Problem details -
Rewrite the material below as a numbered list with one line per item, skipping blank lines and omitting the pictures.

Extracted records -
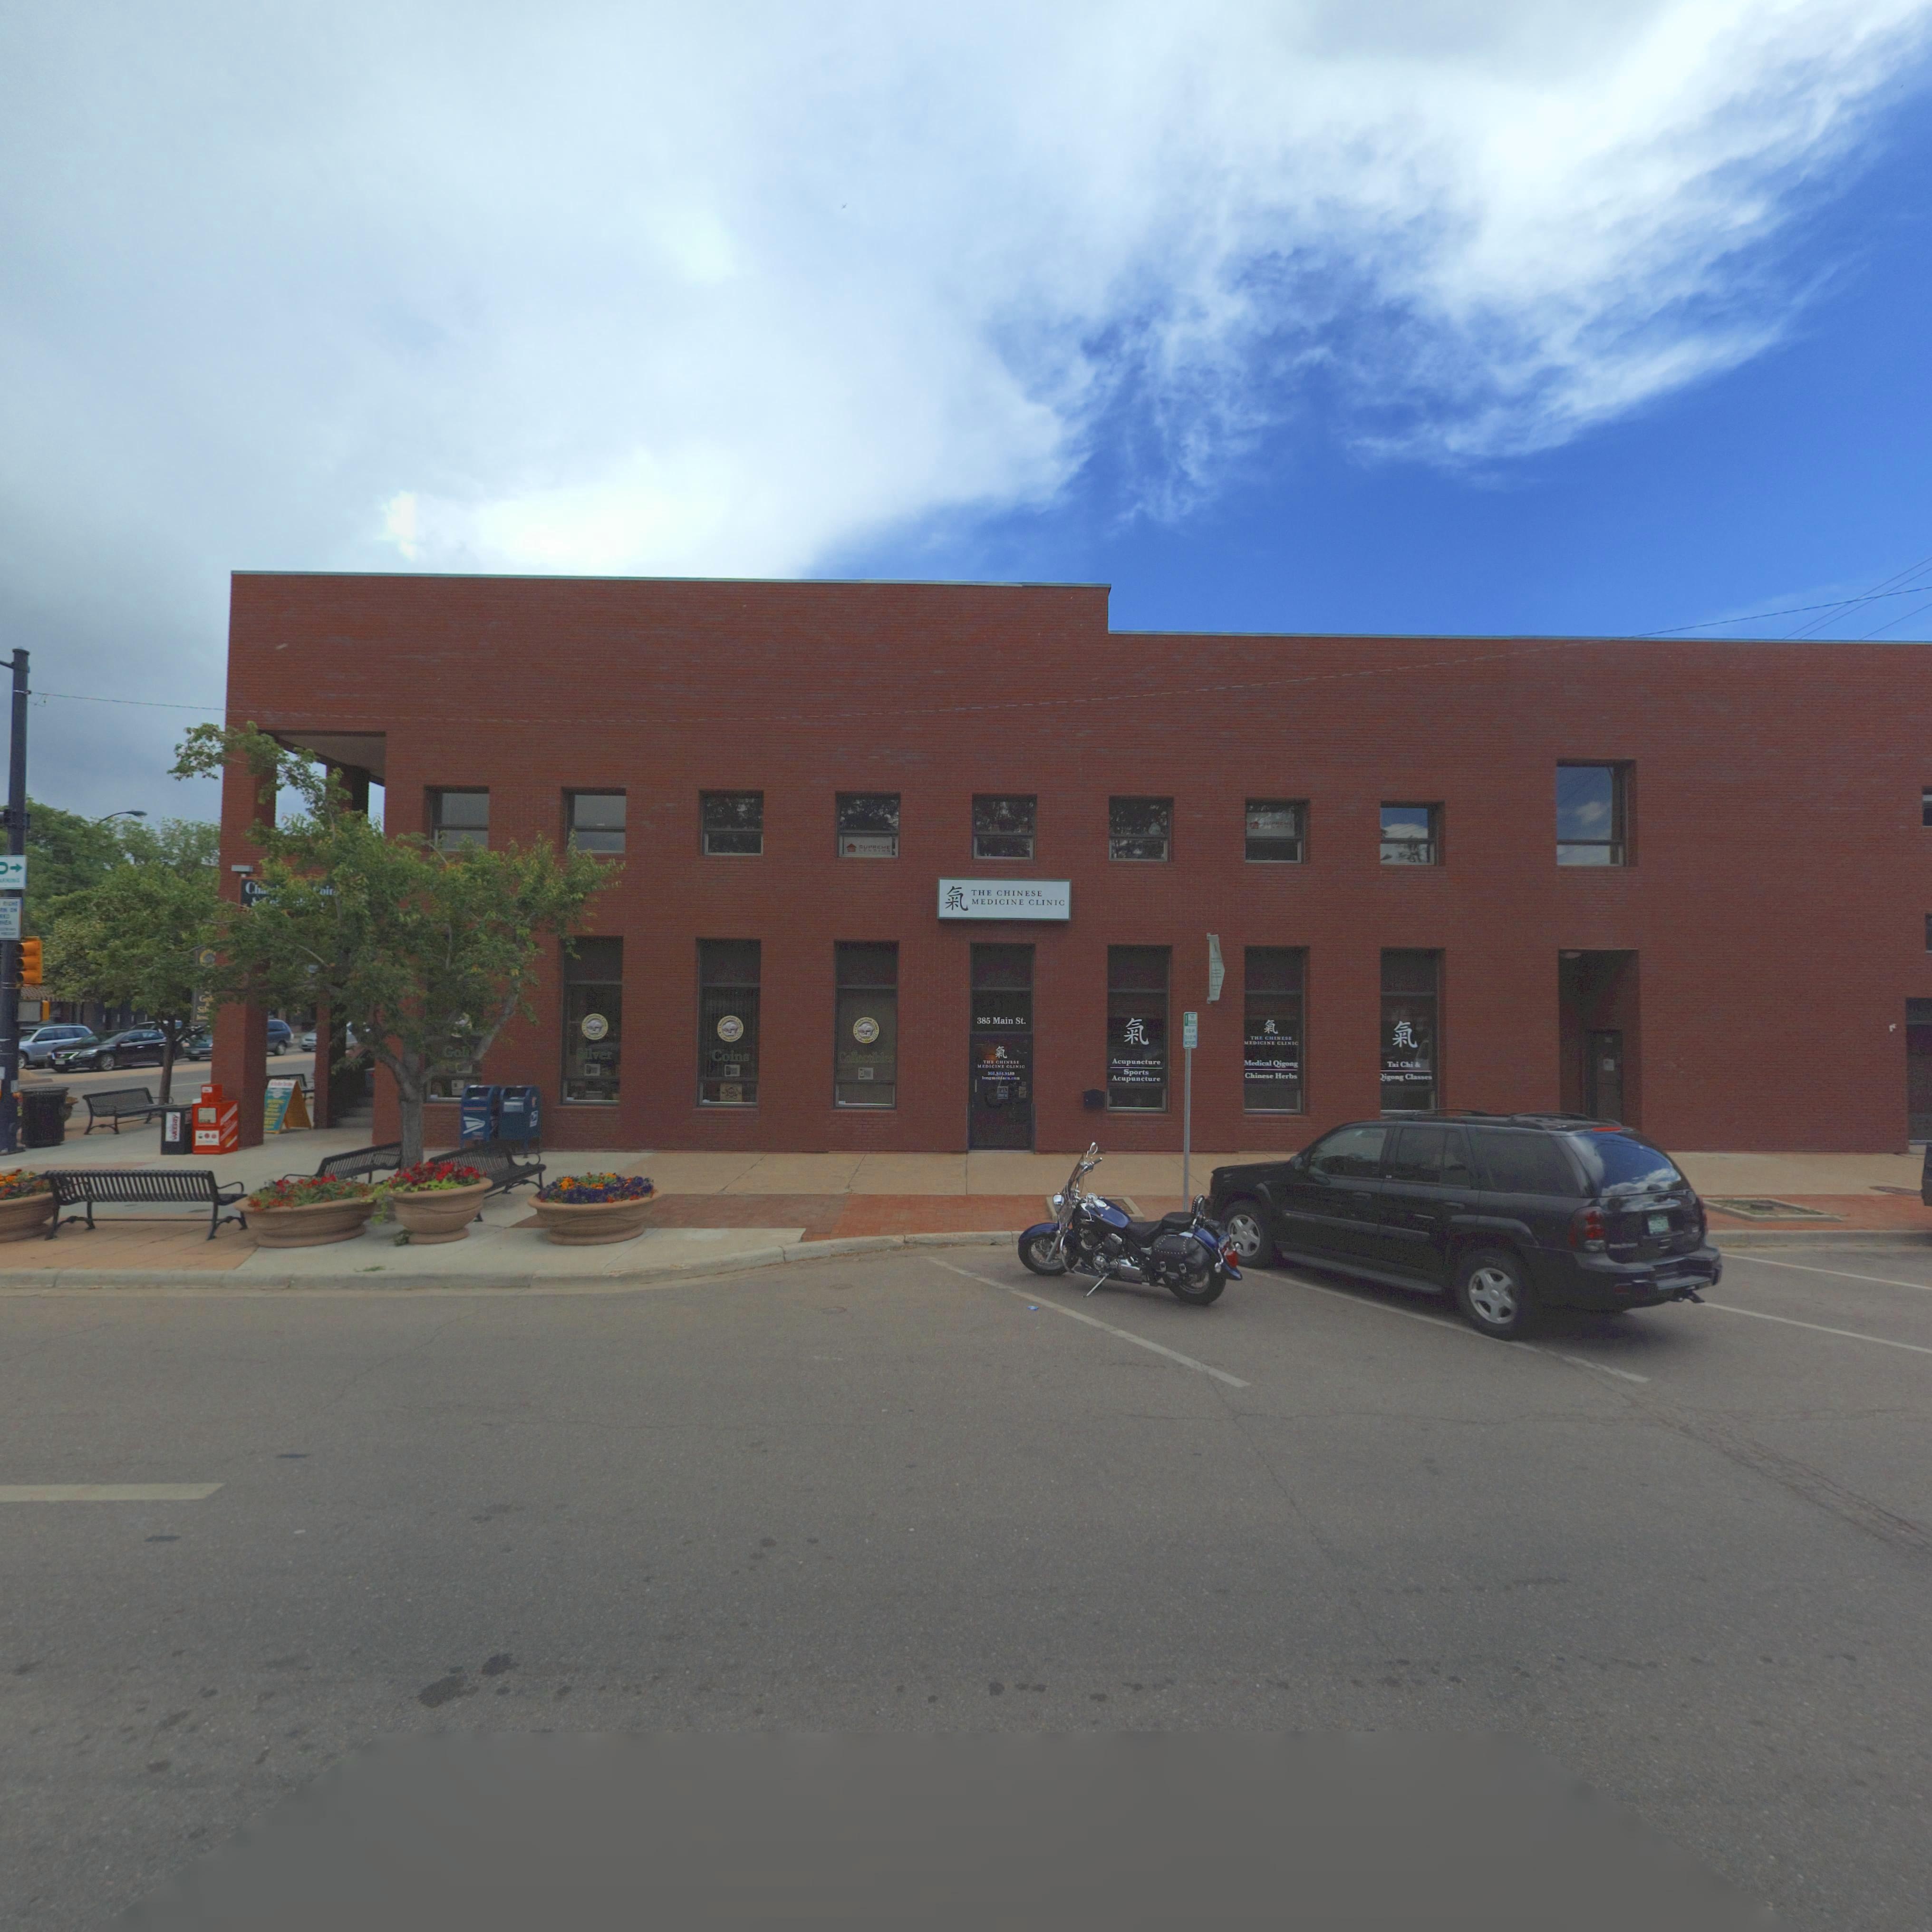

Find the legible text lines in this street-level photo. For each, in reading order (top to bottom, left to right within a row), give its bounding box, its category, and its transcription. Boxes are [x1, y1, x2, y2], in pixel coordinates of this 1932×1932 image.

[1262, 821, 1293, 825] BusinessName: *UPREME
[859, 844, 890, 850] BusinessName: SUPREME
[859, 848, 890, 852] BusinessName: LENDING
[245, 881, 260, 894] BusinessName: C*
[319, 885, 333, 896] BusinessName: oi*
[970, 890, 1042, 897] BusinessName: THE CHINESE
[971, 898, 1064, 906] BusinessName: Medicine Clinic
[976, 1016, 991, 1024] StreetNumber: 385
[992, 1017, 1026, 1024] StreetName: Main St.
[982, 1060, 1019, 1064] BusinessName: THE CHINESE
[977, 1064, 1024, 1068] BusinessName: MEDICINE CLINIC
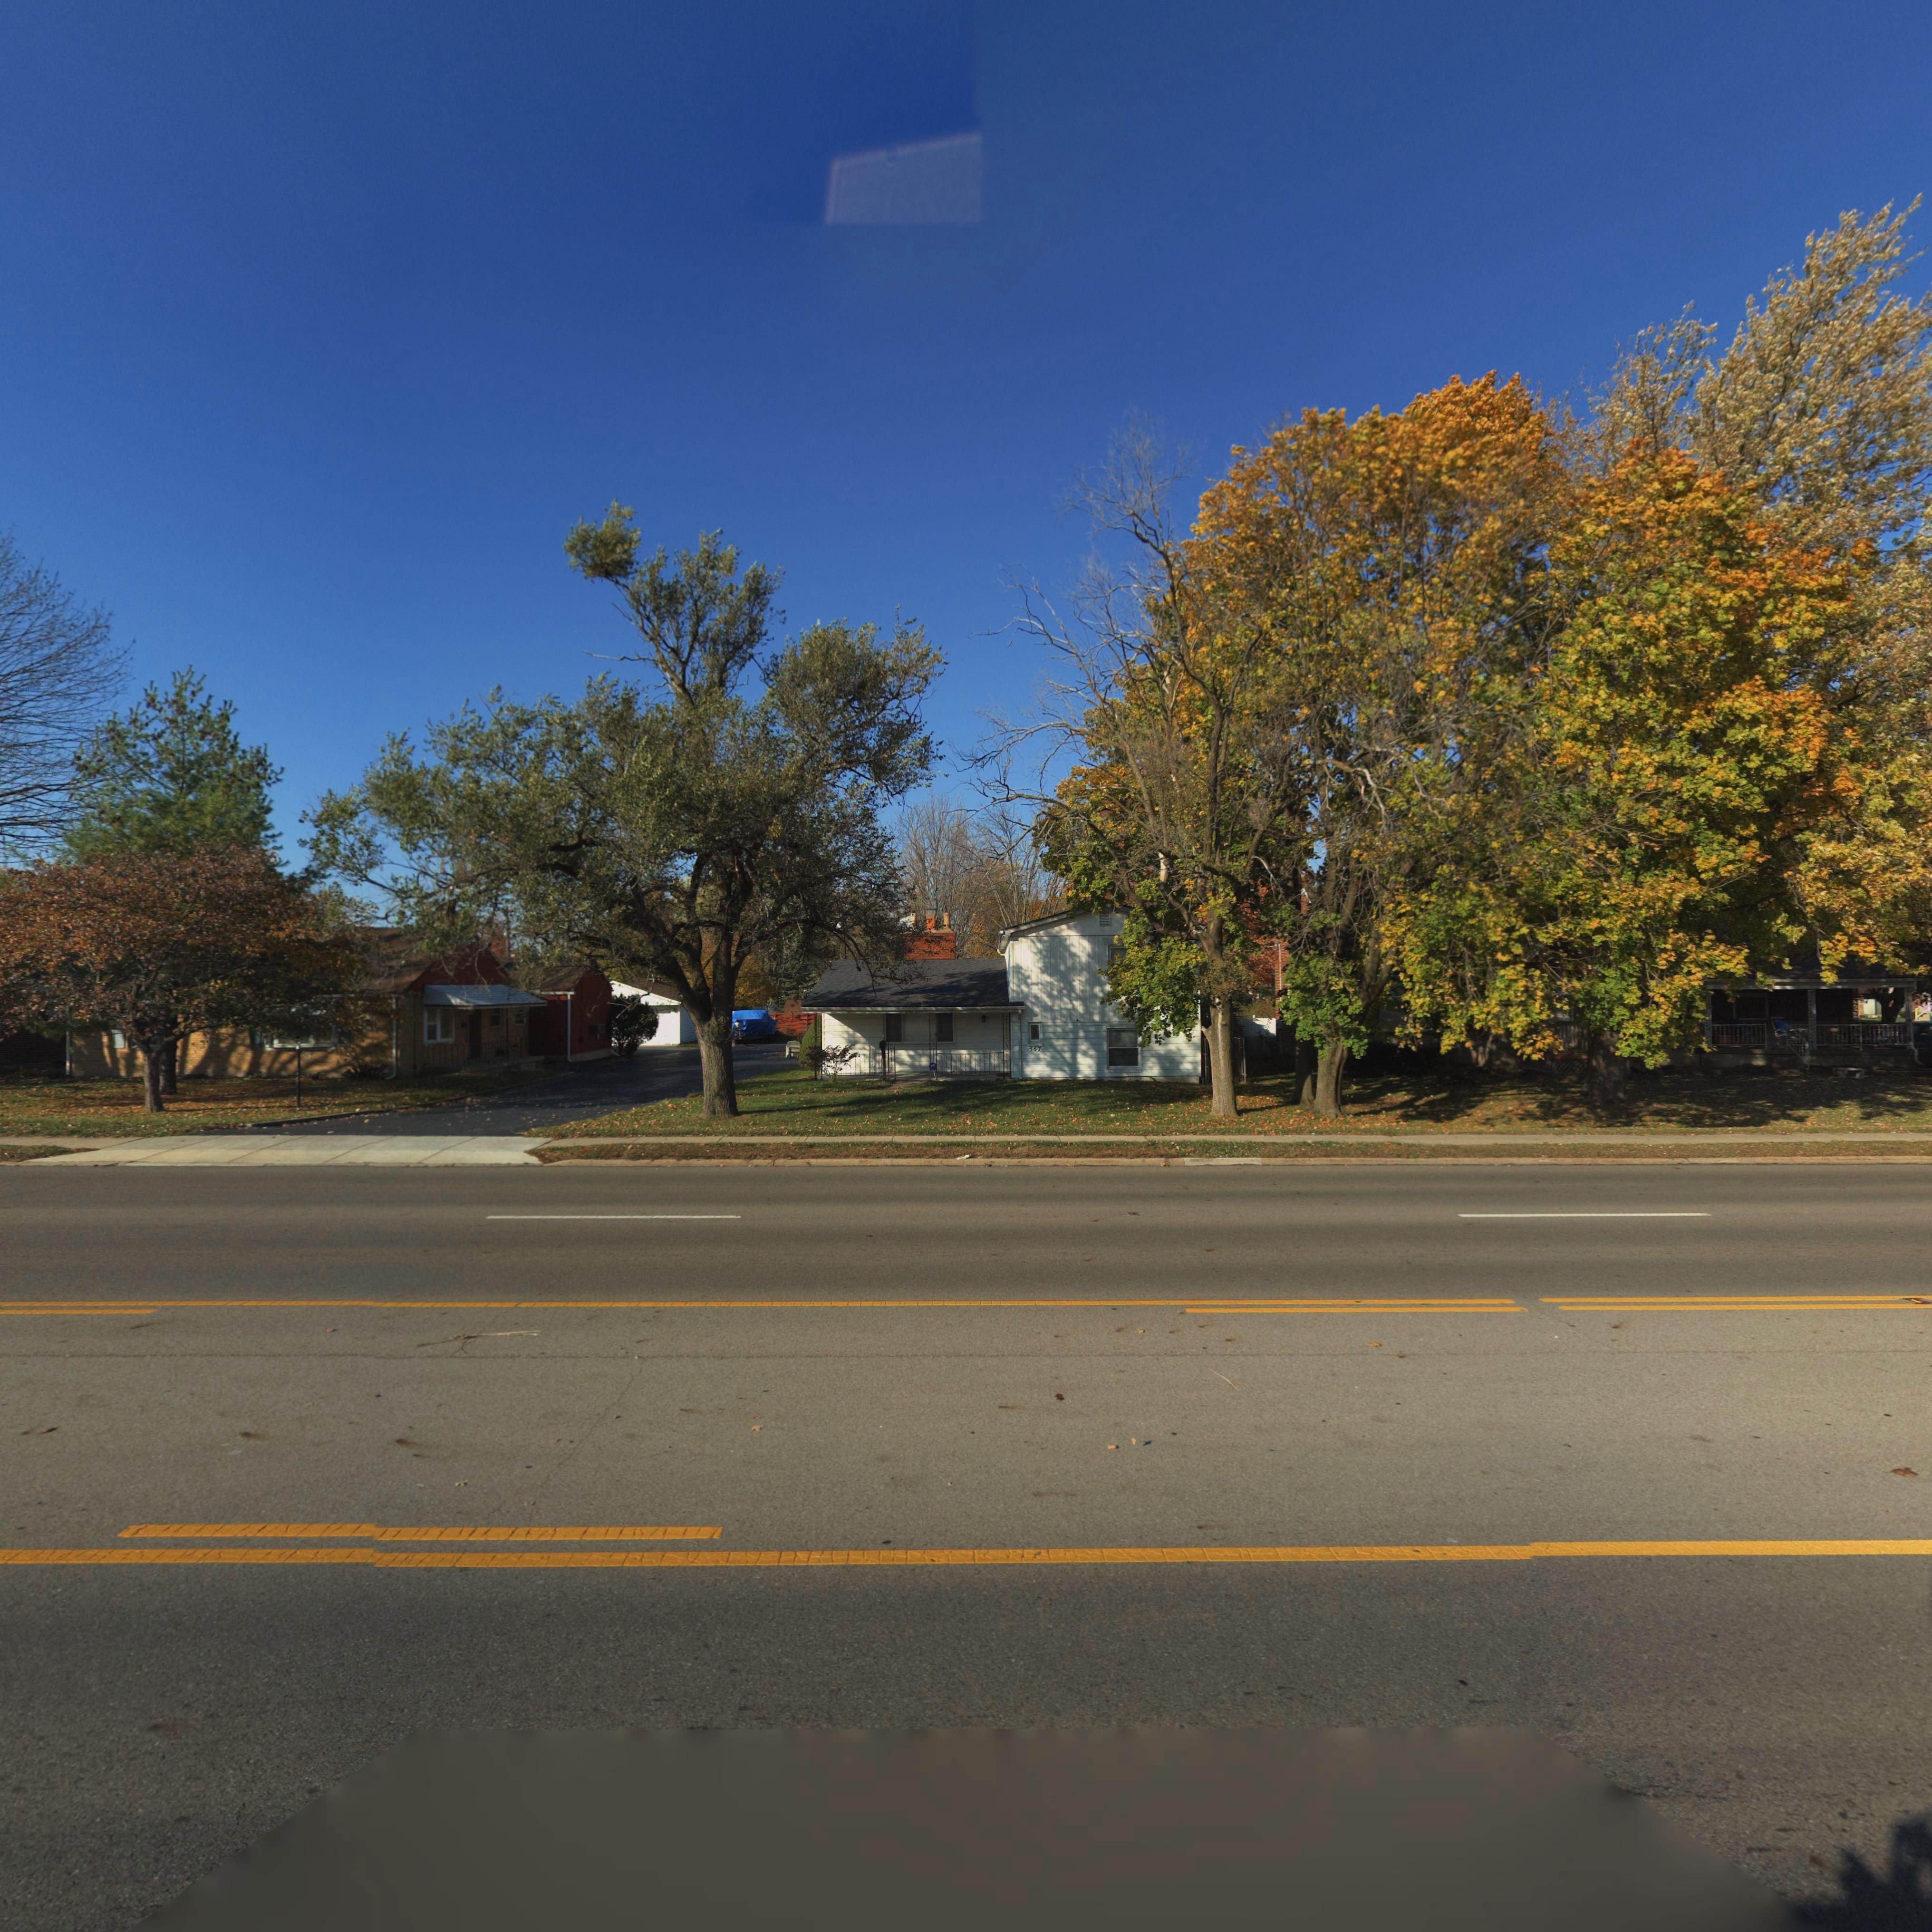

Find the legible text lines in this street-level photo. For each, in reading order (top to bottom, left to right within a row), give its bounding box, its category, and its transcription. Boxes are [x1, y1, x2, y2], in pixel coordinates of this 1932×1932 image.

The completed task -
1. Find the legible text lines in this street-level photo. For each, in reading order (top to bottom, left to right within a row), give its bounding box, its category, and its transcription. Boxes are [x1, y1, x2, y2], in pixel coordinates of this 1932×1932 image.
2. [1262, 821, 1293, 825] BusinessName: *UPREME
3. [859, 844, 890, 850] BusinessName: SUPREME
4. [859, 848, 890, 852] BusinessName: LENDING
5. [245, 881, 260, 894] BusinessName: C*
6. [319, 885, 333, 896] BusinessName: oi*
7. [970, 890, 1042, 897] BusinessName: THE CHINESE
8. [971, 898, 1064, 906] BusinessName: Medicine Clinic
9. [976, 1016, 991, 1024] StreetNumber: 385
10. [992, 1017, 1026, 1024] StreetName: Main St.
11. [982, 1060, 1019, 1064] BusinessName: THE CHINESE
12. [977, 1064, 1024, 1068] BusinessName: MEDICINE CLINIC
13. Find the legible text lines in this street-level photo. For each, in reading order (top to bottom, left to right within a row), give its bounding box, its category, and its transcription. Boxes are [x1, y1, x2, y2], in pixel coordinates of this 1932×1932 image.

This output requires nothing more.